= Corona theorem =

In mathematics, the corona theorem is a result about the spectrum of the bounded holomorphic functions on the open unit disc, conjectured by Kakutani (1941) and proved by Carleson (1962).

The commutative Banach algebra and Hardy space H^{∞} consists of the bounded holomorphic functions on the open unit disc D. Its spectrum S (the closed maximal ideals) contains D as an open subspace because for each z in D there is a maximal ideal consisting of functions f with

f(z) = 0.

The subspace D cannot make up the entire spectrum S, essentially because the spectrum is a compact space and D is not. The complement of the closure of D in S was called the corona by Newman (1959), and the corona theorem states that the corona is empty, or in other words the open unit disc D is dense in the spectrum. A more elementary formulation is that elements f_{1},...,f_{n} generate the unit ideal of H^{∞} if and only if there is some δ>0 such that
$|f_1|+\cdots+|f_n|\ge\delta$ everywhere in the unit ball.
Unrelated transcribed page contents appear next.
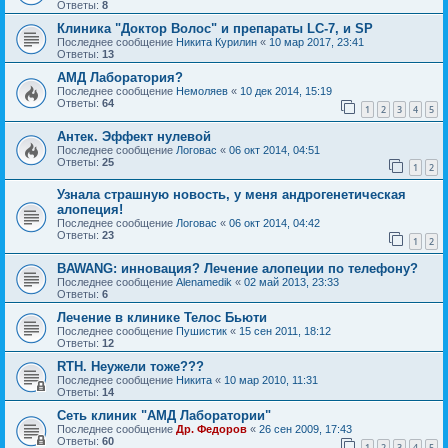
Ответы:
8
Клиника "Доктор Волос" и препараты LC-7, и SP
Последнее сообщение
Никита Курилин
«
10 мар 2017, 23:41
Ответы:
13
АМД Лаборатория?
Последнее сообщение
Немоляев
«
10 дек 2014, 15:19
Ответы:
64
1
2
3
4
5
Антек. Эффект нулевой
Последнее сообщение
Логовас
«
06 окт 2014, 04:51
Ответы:
25
1
2
Узнала страшную новость, у меня андрогенетическая
алопеция!
Последнее сообщение
Логовас
«
06 окт 2014, 04:42
Ответы:
23
1
2
BAWANG: инновация? Лечение алопеции по телефону?
Последнее сообщение
Alenamedik
«
02 май 2013, 23:33
Ответы:
6
Лечение в клинике Телос Бьюти
Последнее сообщение
Пушистик
«
15 сен 2011, 18:12
Ответы:
12
RTH. Неужели тоже???
Последнее сообщение
Hикита
«
10 мар 2010, 11:31
Ответы:
14
Сеть клиник "АМД Лаборатории"
Последнее сообщение
Др. Федоров
«
26 сен 2009, 17:43
Ответы:
60
1
2
3
4
5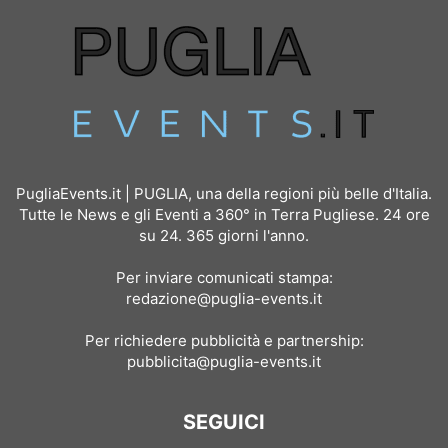
PugliaEvents.it | PUGLIA, una della regioni più belle d'Italia.
Tutte le News e gli Eventi a 360° in Terra Pugliese. 24 ore
su 24. 365 giorni l'anno.
Per inviare comunicati stampa:
redazione@puglia-events.it
Per richiedere pubblicità e partnership:
pubblicita@puglia-events.it
SEGUICI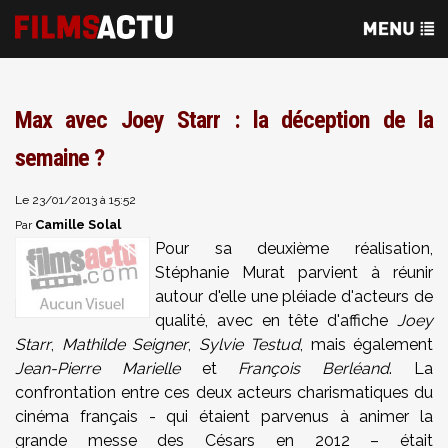
Max avec Joey Starr : la déception de la
semaine ?
Le 23/01/2013 à 15:52
Camille Solal
Par
Pour sa deuxième réalisation,
Stéphanie Murat parvient à réunir
autour d'elle une pléiade d'acteurs de
qualité, avec en tête d'affiche
Joey
Starr
,
Mathilde Seigner
,
Sylvie Testud
, mais également
Jean-Pierre Marielle
et
François Berléand
. La
confrontation entre ces deux acteurs charismatiques du
cinéma français - qui étaient parvenus à animer la
grande messe des Césars en 2012 – était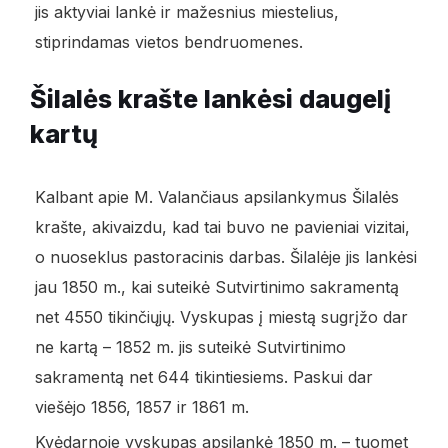
jis aktyviai lankė ir mažesnius miestelius,
stiprindamas vietos bendruomenes.
Šilalės krašte lankėsi daugelį
kartų
Kalbant apie M. Valančiaus apsilankymus Šilalės
krašte, akivaizdu, kad tai buvo ne pavieniai vizitai,
o nuoseklus pastoracinis darbas. Šilalėje jis lankėsi
jau 1850 m., kai suteikė Sutvirtinimo sakramentą
net 4550 tikinčiųjų. Vyskupas į miestą sugrįžo dar
ne kartą – 1852 m. jis suteikė Sutvirtinimo
sakramentą net 644 tikintiesiems. Paskui dar
viešėjo 1856, 1857 ir 1861 m.
Kvėdarnoje vyskupas apsilankė 1850 m. – tuomet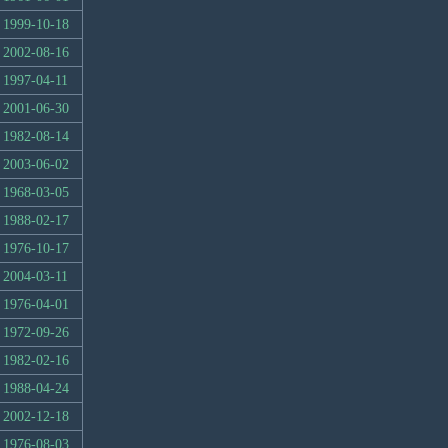
1999-10-18
2002-08-16
1997-04-11
2001-06-30
1982-08-14
2003-06-02
1968-03-05
1988-02-17
1976-10-17
2004-03-11
1976-04-01
1972-09-26
1982-02-16
1988-04-24
2002-12-18
1976-08-03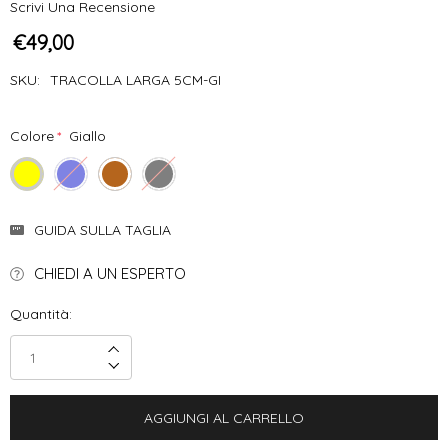
Scrivi Una Recensione
€49,00
SKU:
TRACOLLA LARGA 5CM-GI
Colore
*
Giallo
Disponibilità
GUIDA SULLA TAGLIA
Attuale:
CHIEDI A UN ESPERTO
Quantità:
Incrementa Quantità:
Decrementa Quantità: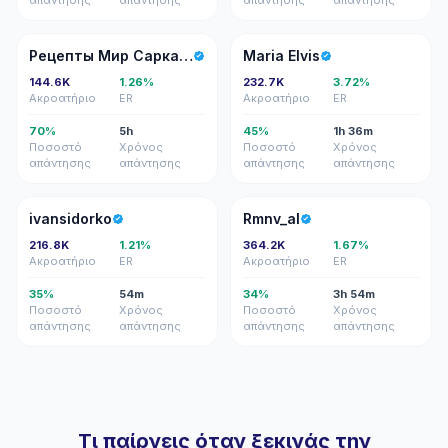
απάντησης
απάντησης
απάντησης
απάντησης
РМ
ME
Рецепты Мир Сарказм
Maria Elvis
144.6K
1.26%
232.7K
3.72%
Ακροατήριο
ER
Ακροατήριο
ER
70%
5h
45%
1h 36m
Ποσοστό
Χρόνος
Ποσοστό
Χρόνος
απάντησης
απάντησης
απάντησης
απάντησης
I
R
ivansidorko
Rmnv_al
216.8K
1.21%
364.2K
1.67%
Ακροατήριο
ER
Ακροατήριο
ER
35%
54m
34%
3h 54m
Ποσοστό
Χρόνος
Ποσοστό
Χρόνος
απάντησης
απάντησης
απάντησης
απάντησης
Τι παίρνεις όταν ξεκινάς την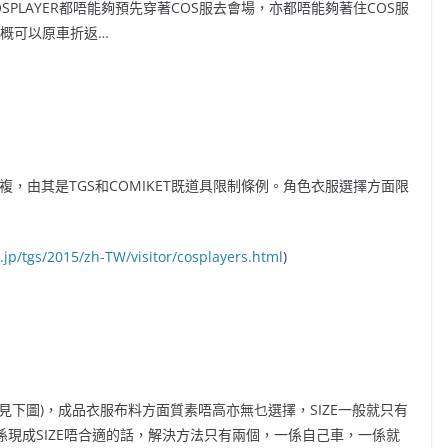
PLAYER都唔能夠預先穿著COS服去會場，亦都唔能夠著住COS服
大概可以原車折返…
繁複，由其是TGS和COMIKET既道具限制條例。角色衣服選擇方面限
o.jp/tgs/2015/zh-TW/visitor/cosplayers.html
)
圓(見下圖)，成品衣服布料方面質素唔高亦無乜選擇，SIZE一般就只有
者係現成SIZE唔合適的話，解決方法只有兩個，一係自己車，一係就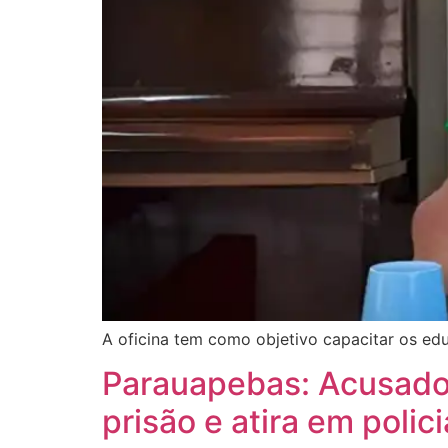
A oficina tem como objetivo capacitar os edu
Parauapebas: Acusado 
prisão e atira em polici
Newman showed that the corona theorem can be reduced to an interpolation problem, which was then proved by Carleson.

In 1979 Thomas Wolff gave a simplified (but unpublished) proof of the corona theorem, described in (Koosis 1980) and (Gamelin 1980).

Cole later showed that this result cannot be extended to all open Riemann surfaces (Gamelin 1978).

As a by-product, of Carleson's work, the Carleson measure was introduced which itself is a very useful tool in modern function theory. It remains an open question whether there are versions of the corona theorem for every planar domain or for higher-dimensional domains.

Note that if one assumes the continuity up to the boundary in the corona theorem, then the conclusion follows easily from the theory of commutative Banach algebra (Rudin 1991).